*STUDY TEXT*
□ □ □ □

Supply chain finance (SCF) is a concept to improve working capital management, which can be used in several areas along the supply chain. This article describes integration for one of the most commonly used solutions – reverse factoring, in this context known as SCF.
A short description of the SCF-cycle:
The participants may involve three or four parties, including: a buyer (with a high credit rating); seller; financial institution(s); and a platform provider (independent or provided by the financial institution).
A short description of a SCF cycle consists of:
- The seller sends an invoice to the buyer for goods/services delivered.
- When the buyer approves the invoice for payment, it is uploaded to the SCF-platform and visible to the seller.
- The seller can opt for either immediate cash (which means the cash is transferred to the seller by a financial institution, minus a fee) or wait for full payment when the invoice is due.
- The fees are lower than traditional factoring because the buyer (with a high credit rating) guarantees the payment, which means a lower risk for the financial institution.
The benefits of a SCF programme is five-fold:
- The seller gains access to attractive financing based on the buyer’s credit rating, achieves a reduction in days sales outstanding (DSO) and improved visibility, and can therefore make better cash-in forecasts.
- The buyer can extend payment terms without negatively affecting the seller’s (thus increasing days payable outstanding (DPO)).

□ □ □ □

*DATA FOR THIS TASK*

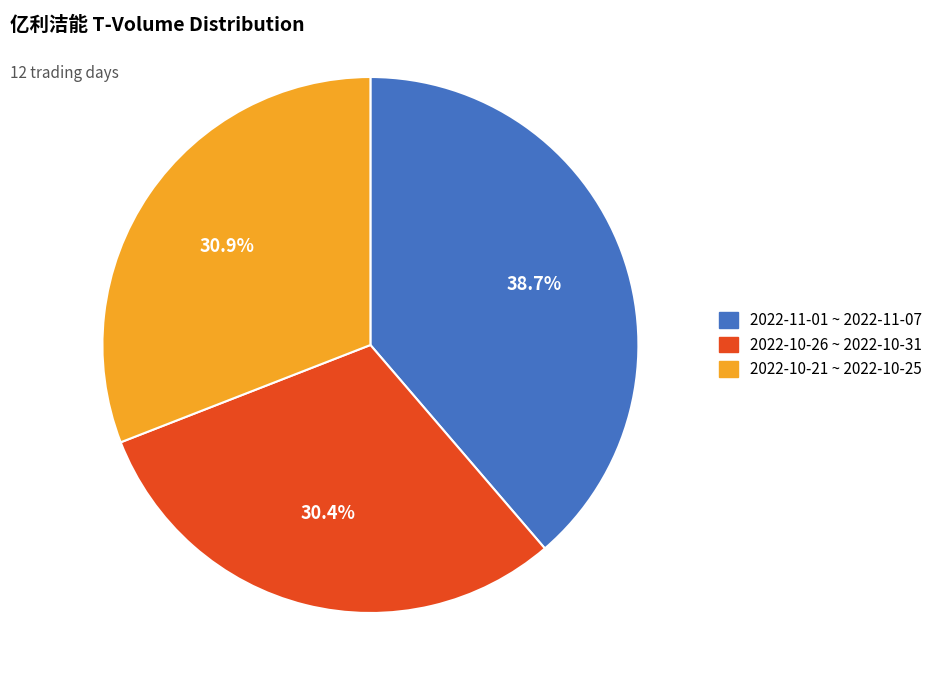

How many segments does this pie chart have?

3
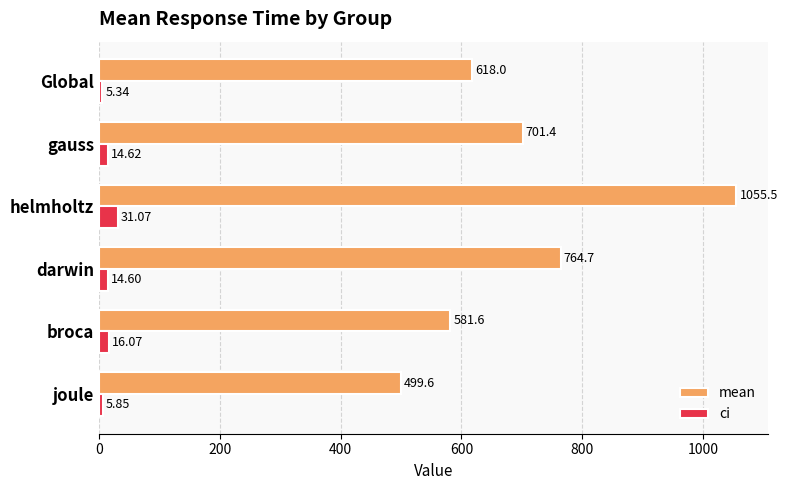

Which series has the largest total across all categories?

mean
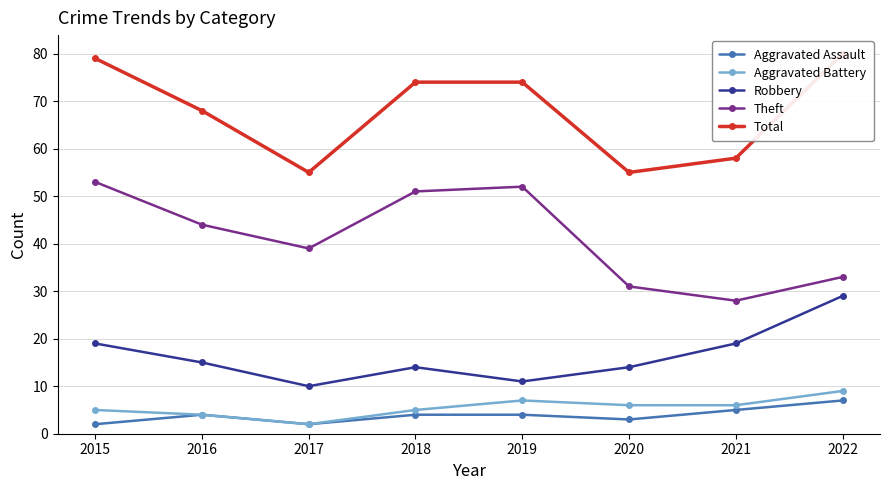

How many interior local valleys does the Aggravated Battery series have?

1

□ □ □ □

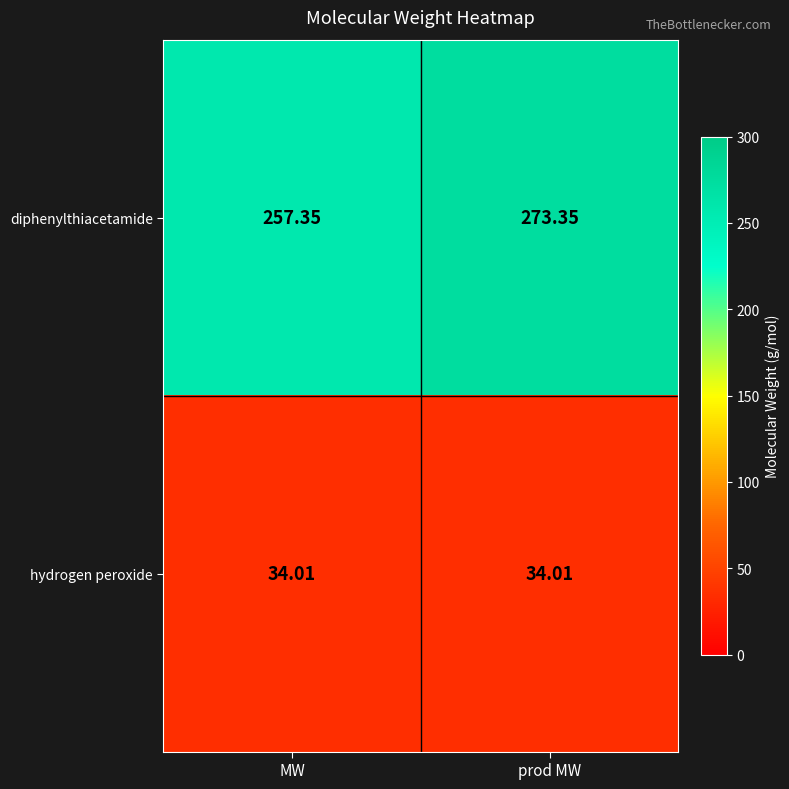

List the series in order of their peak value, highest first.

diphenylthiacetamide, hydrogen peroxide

□ □ □ □

*EXERCISE SET*
1. In the supply chain finance text, copy the passage from "- The seller can" to "better cash-in forecasts.", changing "immediate cash" to "instant payment".
2. From the records, repeat word for word everything from the line with "How many segments does this pie chart have?" to the line with "How many interior", leaving out the pictures.
The records have no connection to the text on supply chain finance.

*SOLUTIONS FOR EACH TASK*
1.
- The seller can opt for either instant payment (which means the cash is transferred to the seller by a financial institution, minus a fee) or wait for full payment when the invoice is due.
- The fees are lower than traditional factoring because the buyer (with a high credit rating) guarantees the payment, which means a lower risk for the financial institution.
The benefits of a SCF programme is five-fold:
- The seller gains access to attractive financing based on the buyer’s credit rating, achieves a reduction in days sales outstanding (DSO) and improved visibility, and can therefore make better cash-in forecasts.

2.
How many segments does this pie chart have?

3

Which series has the largest total across all categories?

mean

How many interior local valleys does the Aggravated Battery series have?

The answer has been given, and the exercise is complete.